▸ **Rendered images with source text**
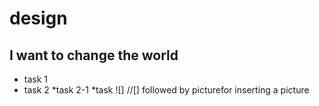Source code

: # design
## I want to change the world
* task 1
* task 2
    *task 2-1
    *task
![] //[] followed by picturefor inserting a picture
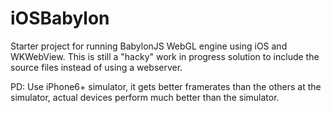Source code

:iOSBabylon
===============================

Starter project for running BabylonJS WebGL engine using iOS and WKWebView.
This is still a "hacky" work in progress solution to include the source files
instead of using a webserver.

PD: Use iPhone6+ simulator, it gets better framerates than the others at the simulator, actual devices perform much better than the simulator.

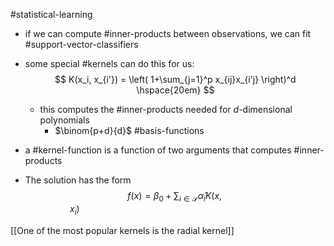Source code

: #statistical-learning 

- if we can compute #inner-products between observations, we can fit #support-vector-classifiers 
- some special #kernels can do this for us:
$$
K(x_i, x_{i'}) = \left( 1+\sum_{j=1}^p x_{ij}x_{i'j} \right)^d \hspace{20em}
$$
	- this computes the #inner-products needed for $d$-dimensional polynomials
		- $\binom{p+d}{d}$ #basis-functions 

- a #kernel-function is a function of two arguments that computes #inner-products 
- The solution has the form
  $$
 f(x) = \beta_0 + \sum_{i\in\mathcal{S}} \hat{\alpha}_i K(x, x_i)  \hspace{21em}
 $$
 
 [[One of the most popular kernels is the radial kernel]]
 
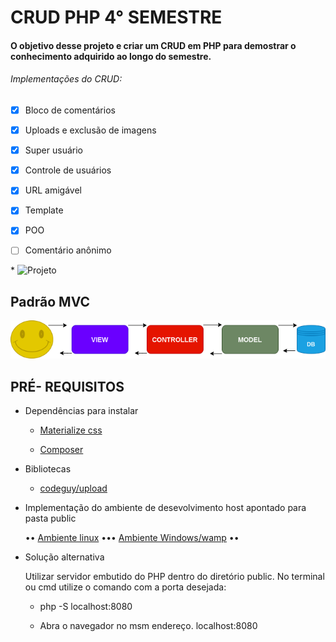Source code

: # CRUD PHP 4° SEMESTRE

#### O objetivo desse projeto e criar um CRUD em PHP para demostrar o conhecimento adquirido ao longo do semestre.

###### Implementações do CRUD:

- [x] Bloco de comentários
- [x] Uploads e exclusão de imagens
- [x] Super usuário
- [x] Controle de usuários 
- [x] URL amigável 
- [x] Template
- [x] POO
- [ ] Comentário anônimo



\* ![Projeto](https://github.com/sandrosa1/novocrud/blob/main/public/images/crud.gif)



## Padrão MVC

  ![MVC](https://github.com/sandrosa1/novocrud/blob/main/public/images/MVC.png)



## PRÉ- REQUISITOS

- Dependências para instalar

    - [Materialize css](https://materializecss.com/getting-started.html)

    - [Composer](https://getcomposer.org/)


- Bibliotecas

    - [codeguy/upload](https://packagist.org/packages/codeguy/upload)
  

- Implementação do ambiente de desevolvimento host apontado para pasta public
    <p>
    •• <a href="https://hcode.com.br/blog/como-configurar-apache-virtual-hosts-no-linux-ubuntu">Ambiente linux</a> •••
    <a href="https://www.visualdicas.com.br/index.php/tools/web-server/4-como-alterar-um-servidor-virtual-wamp-server">Ambiente Windows/wamp</a> •• 
    </p>

  
- Solução alternativa
    
    Utilizar servidor embutido do PHP dentro do diretório public. No terminal ou cmd utilize o comando com a porta desejada:

    - php -S localhost:8080

    - Abra o navegador no msm endereço. localhost:8080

▸ **WHAT THE TASK REQUIRES**
List all lines above in which the string "para" appears.

▸ **SOLUTION FOR THIS PROBLEM**
#### O objetivo desse projeto e criar um CRUD em PHP para demostrar o conhecimento adquirido ao longo do semestre.
- Dependências para instalar
- Implementação do ambiente de desevolvimento host apontado para pasta public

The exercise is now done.